#### [Images of data visualizations]
[Start of Attachment]
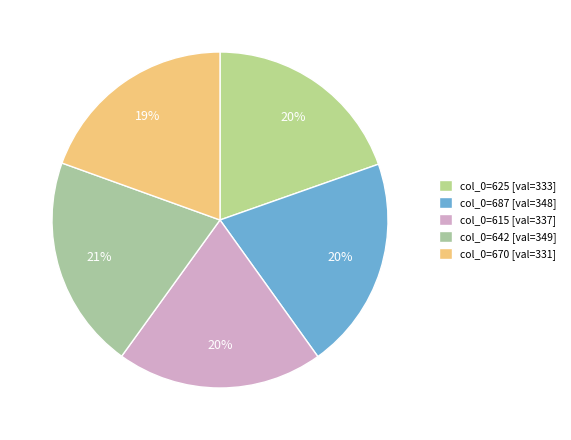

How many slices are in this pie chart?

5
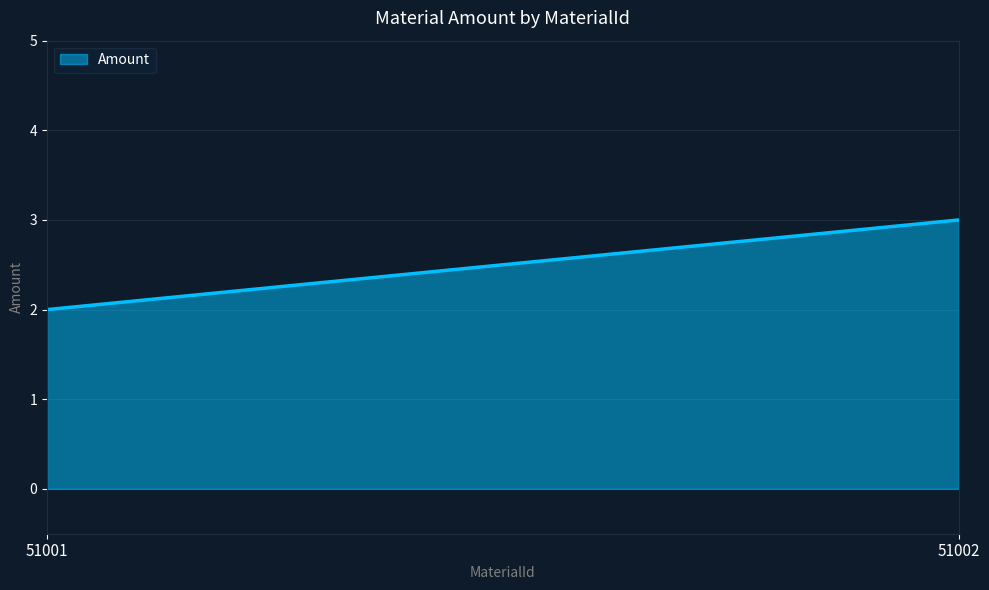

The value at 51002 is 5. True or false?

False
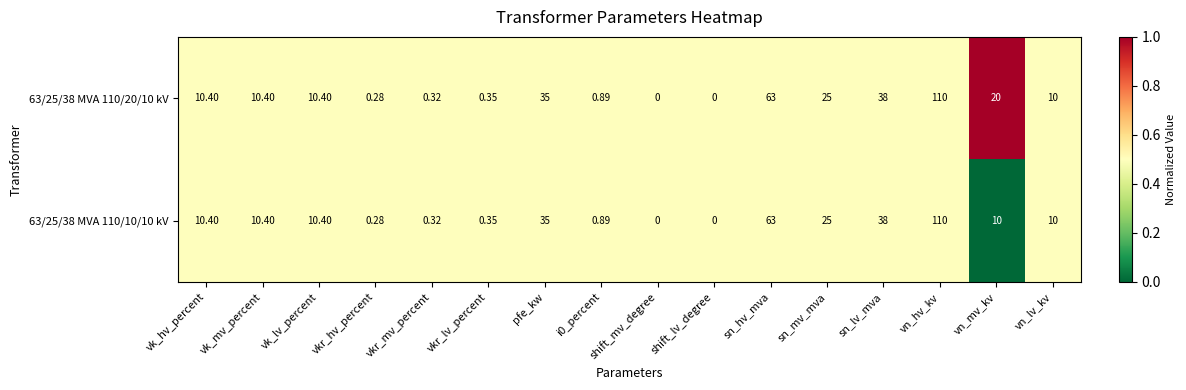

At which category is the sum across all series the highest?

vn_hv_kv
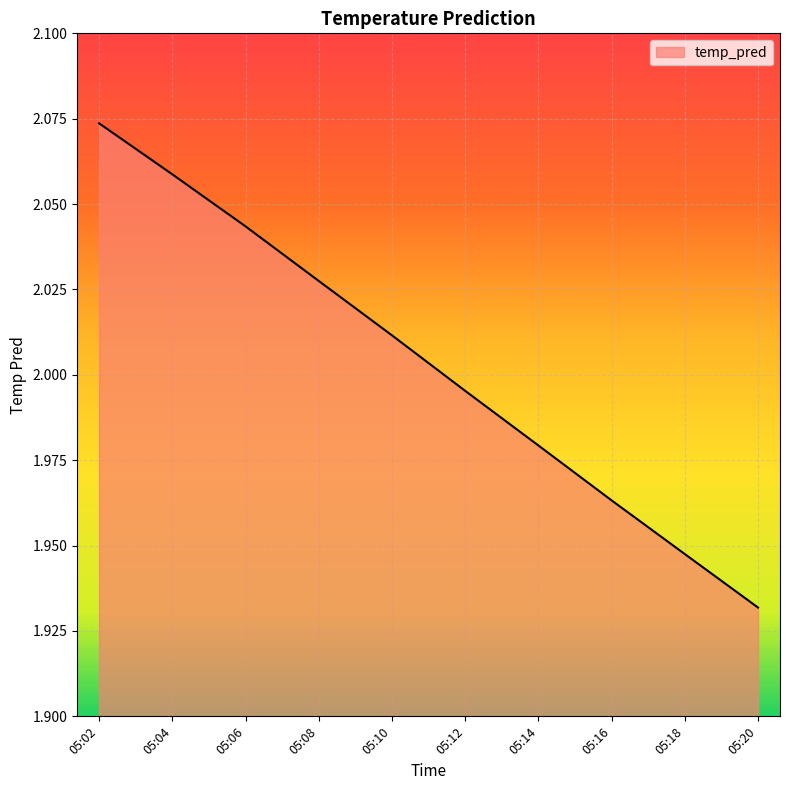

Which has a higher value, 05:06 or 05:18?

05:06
[End of Attachment]
#### [Problem]
Write out the text of every item above word for word, leaving the pictures out of your answer.

#### [Result]
How many slices are in this pie chart?

5

The value at 51002 is 5. True or false?

False

At which category is the sum across all series the highest?

vn_hv_kv

Which has a higher value, 05:06 or 05:18?

05:06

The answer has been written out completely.